# Please help Identify



## Raelene (Jul 26, 2012)

We have an old tractor that we want to redo, we know the motor is a briggs & Stratton, we know its made by MTD, but thats all we know?
We have looked everywhere, and there is NO stamp on the frame anywhere!

If anyone can identify it for us, that would really be great


----------



## dangeroustoys56 (Jul 26, 2010)

Yep its an old MTD - id suggest getting some good high quality pics of all the decals, so a new set can be reproduced.

Im not sure what actual model it is tho - its in pretty good shape tho. 

Most my MTD's came with data stickers - on one id like to restore, mines missing as well - i was lucky enough to have the tractor parts guy from around the corner search his tractor data base for a set of numbers matching the tractor - i contacted MTD by phone to see if any decals were availible , even for a '95 - they were NA.

Youre lucky you found it in one piece, most lawntractor racers snap up those old lil tractors and modify them beyond any means of going back to stock.


----------



## Thomas (Nov 1, 2006)

For some reason I thinking Murray.:dazed:


----------



## jhngardner367 (Apr 5, 2011)

I just repaired one like that! It was sold under Montgomery Ward,as a model 828,and some parts are still available.
It looks like a '67-'70 .
Try Partstree.com for parts.


----------



## Raelene (Jul 26, 2012)

Thank you, but I think I found the closest pics possible
And I think it's a MTD lawnflite 990. The motor says 1975 but where
I'm confused is this tractor does not have headlights and
It looks like the 75 does. I did find a couple without lights
But the yr is not listed? I would really like to know what yr
It is???


----------



## pogobill (Jan 31, 2012)

Not sure there Raelene, but if it was a 990, it shouldn't have an 8 on the side of it. There are not a whole lot of lawn tractor manufacturers, and most built tractors for a number of different brand names. The Husqvarna plant turns out all sorts of tractors under names such as Poulan, Yardworks, etc. 
I believe MTD/Yardman built the tractor for Montgomery Ward, therefore it may very well be an MTD.. 8/34 0r an 8/28... measure your deck to see if it's 34 inch cut for instance, that may narrow it down....


----------



## dangeroustoys56 (Jul 26, 2010)

If the motor is original to the tractor- it should be within a year or so of its manufacture . Briggs year of engine manufacture is the 1st 2 numbers of the code .

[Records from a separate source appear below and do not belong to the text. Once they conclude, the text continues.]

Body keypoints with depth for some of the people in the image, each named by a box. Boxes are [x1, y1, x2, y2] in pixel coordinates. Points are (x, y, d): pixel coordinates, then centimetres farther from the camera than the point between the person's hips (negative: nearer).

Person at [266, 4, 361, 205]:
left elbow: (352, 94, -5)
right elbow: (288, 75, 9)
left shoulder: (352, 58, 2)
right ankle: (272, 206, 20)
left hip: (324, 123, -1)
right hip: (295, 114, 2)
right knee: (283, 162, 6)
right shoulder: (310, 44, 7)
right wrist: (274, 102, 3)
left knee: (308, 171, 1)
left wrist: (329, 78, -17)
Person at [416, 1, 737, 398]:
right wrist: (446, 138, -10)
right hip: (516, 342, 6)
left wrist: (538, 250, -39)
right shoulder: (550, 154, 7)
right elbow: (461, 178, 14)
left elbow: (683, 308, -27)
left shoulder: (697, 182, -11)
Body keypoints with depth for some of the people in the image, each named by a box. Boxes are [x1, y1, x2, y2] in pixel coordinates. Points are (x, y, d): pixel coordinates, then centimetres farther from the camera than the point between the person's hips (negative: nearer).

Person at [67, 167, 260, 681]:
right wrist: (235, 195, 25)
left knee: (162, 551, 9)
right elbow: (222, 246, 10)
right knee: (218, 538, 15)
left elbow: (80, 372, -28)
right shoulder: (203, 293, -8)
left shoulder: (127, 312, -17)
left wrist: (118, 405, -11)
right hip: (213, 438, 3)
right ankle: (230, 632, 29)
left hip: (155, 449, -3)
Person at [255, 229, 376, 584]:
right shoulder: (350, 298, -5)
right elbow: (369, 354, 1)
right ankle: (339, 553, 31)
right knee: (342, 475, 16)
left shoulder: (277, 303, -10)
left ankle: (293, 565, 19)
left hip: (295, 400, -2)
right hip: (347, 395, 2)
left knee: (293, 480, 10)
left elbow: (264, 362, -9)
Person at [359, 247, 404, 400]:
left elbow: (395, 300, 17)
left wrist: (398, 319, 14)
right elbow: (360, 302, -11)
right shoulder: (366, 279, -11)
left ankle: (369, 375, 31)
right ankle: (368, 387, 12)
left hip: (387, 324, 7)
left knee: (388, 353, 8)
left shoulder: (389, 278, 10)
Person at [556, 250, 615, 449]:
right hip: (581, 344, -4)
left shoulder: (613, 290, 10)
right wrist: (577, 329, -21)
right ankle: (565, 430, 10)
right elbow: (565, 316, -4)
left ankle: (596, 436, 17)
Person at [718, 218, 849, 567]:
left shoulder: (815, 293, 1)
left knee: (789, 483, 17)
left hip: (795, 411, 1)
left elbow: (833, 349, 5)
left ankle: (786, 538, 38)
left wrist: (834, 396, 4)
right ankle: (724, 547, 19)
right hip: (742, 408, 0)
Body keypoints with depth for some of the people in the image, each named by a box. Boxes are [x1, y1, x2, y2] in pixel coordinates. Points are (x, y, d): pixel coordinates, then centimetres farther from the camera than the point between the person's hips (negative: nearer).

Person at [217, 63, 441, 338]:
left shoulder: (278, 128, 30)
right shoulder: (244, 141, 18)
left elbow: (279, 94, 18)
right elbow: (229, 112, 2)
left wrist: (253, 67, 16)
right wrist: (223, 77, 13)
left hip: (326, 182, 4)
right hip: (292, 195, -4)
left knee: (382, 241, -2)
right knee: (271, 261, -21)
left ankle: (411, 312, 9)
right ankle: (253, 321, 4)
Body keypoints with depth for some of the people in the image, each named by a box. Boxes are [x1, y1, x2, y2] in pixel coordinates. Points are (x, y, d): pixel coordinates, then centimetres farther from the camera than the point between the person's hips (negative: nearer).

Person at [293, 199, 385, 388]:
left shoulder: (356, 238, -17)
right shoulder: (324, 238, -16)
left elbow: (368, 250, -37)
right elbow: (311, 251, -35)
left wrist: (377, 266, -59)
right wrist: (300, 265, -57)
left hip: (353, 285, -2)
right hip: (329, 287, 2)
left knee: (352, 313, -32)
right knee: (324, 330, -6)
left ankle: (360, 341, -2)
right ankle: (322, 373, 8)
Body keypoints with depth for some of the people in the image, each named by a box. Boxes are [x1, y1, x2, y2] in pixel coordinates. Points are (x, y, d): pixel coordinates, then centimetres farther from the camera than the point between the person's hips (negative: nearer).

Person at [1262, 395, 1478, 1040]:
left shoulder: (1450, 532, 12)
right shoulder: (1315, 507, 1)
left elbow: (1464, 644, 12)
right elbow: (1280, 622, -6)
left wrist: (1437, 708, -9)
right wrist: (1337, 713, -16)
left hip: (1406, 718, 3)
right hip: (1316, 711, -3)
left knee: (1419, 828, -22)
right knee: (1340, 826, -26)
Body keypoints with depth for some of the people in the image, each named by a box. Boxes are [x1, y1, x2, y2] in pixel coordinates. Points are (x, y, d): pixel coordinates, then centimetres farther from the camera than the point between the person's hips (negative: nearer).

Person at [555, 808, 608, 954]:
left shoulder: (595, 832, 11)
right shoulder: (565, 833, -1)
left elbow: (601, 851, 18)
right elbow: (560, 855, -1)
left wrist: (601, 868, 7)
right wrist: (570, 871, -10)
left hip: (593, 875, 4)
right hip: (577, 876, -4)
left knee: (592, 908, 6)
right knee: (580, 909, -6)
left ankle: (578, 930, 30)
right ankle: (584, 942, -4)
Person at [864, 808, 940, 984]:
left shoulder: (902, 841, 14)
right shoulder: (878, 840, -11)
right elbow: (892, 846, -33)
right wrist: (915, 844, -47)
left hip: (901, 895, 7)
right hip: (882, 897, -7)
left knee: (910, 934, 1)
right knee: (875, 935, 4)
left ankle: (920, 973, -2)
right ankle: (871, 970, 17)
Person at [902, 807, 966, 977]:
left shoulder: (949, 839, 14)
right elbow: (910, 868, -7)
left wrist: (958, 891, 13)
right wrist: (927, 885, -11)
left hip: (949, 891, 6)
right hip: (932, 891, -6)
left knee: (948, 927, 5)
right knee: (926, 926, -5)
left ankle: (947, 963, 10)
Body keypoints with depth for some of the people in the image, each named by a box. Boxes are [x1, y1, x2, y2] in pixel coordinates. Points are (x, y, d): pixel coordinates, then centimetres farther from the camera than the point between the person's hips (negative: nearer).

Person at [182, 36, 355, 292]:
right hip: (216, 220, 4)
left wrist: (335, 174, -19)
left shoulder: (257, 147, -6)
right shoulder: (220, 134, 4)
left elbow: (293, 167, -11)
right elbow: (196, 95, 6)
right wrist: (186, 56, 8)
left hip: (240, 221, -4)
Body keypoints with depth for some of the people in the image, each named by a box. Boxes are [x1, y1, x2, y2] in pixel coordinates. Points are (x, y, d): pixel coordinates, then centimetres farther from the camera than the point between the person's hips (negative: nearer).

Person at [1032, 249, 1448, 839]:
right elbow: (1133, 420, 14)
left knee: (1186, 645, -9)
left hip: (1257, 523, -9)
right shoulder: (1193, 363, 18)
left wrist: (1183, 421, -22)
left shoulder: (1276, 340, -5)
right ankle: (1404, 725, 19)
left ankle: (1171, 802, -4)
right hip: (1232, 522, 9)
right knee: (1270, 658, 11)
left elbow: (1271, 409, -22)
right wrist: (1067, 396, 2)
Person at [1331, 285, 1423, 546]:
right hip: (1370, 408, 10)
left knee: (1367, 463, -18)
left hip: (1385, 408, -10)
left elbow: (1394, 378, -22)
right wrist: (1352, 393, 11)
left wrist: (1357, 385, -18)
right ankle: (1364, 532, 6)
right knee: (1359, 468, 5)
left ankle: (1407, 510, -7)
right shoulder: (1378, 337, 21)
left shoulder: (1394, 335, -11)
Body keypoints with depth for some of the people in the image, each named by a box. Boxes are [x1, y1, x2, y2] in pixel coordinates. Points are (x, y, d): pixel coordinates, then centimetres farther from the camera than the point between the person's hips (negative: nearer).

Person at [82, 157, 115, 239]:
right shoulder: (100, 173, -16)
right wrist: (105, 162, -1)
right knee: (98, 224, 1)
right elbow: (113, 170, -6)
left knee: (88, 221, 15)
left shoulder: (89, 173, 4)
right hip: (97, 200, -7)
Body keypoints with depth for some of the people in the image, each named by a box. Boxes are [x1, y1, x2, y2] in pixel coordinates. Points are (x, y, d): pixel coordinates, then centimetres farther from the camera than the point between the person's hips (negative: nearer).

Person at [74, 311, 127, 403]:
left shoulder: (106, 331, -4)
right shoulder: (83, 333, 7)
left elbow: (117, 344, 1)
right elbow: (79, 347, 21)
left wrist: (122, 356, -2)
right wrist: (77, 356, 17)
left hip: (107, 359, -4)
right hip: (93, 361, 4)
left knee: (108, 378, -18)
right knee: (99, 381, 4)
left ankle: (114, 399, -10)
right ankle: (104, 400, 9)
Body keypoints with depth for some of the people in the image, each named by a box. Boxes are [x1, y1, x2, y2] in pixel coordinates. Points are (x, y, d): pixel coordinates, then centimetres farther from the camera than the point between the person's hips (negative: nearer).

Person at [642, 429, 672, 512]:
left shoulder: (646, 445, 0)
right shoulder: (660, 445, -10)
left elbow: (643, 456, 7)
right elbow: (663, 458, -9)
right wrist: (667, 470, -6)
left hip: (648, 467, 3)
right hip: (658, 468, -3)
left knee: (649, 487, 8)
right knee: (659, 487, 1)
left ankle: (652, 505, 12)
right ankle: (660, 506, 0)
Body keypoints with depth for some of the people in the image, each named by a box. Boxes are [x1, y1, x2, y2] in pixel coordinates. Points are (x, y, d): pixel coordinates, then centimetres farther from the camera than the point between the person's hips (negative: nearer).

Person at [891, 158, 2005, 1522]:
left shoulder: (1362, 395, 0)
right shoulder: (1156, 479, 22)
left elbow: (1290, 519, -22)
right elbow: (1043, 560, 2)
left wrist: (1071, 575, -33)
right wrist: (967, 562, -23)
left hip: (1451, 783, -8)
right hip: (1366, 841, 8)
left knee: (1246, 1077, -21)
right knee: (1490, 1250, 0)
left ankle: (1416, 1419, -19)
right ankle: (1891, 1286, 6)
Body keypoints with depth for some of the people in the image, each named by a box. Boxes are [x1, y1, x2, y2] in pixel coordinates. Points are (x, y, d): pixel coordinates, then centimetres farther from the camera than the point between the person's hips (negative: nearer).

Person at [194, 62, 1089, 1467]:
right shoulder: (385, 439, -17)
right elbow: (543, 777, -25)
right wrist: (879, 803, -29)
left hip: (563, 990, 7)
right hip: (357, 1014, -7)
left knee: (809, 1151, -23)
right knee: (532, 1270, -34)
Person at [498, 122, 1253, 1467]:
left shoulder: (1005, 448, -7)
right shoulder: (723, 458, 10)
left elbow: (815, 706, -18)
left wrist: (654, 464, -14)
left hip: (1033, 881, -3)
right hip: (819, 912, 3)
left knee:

My '70 toro has a weird lil briggs 5HP - its a cross between a push mower engine ( gas tank/carb mounted together on right side) , has no stator ( no lights) - you wouldve plugged it in with an adapter to charge the battery for its electric starter motor .


----------



## Raelene (Jul 26, 2012)

This one is a 75 Briggs and a pull start motor.


----------



## joecanada (Jan 22, 2014)

that is an MTD lawnflite 8/34 circa 1976. look for 2 foil stick-ons under the seat on the rear fender piece. that will give you model and serial. real nice jeepy look to the grille


----------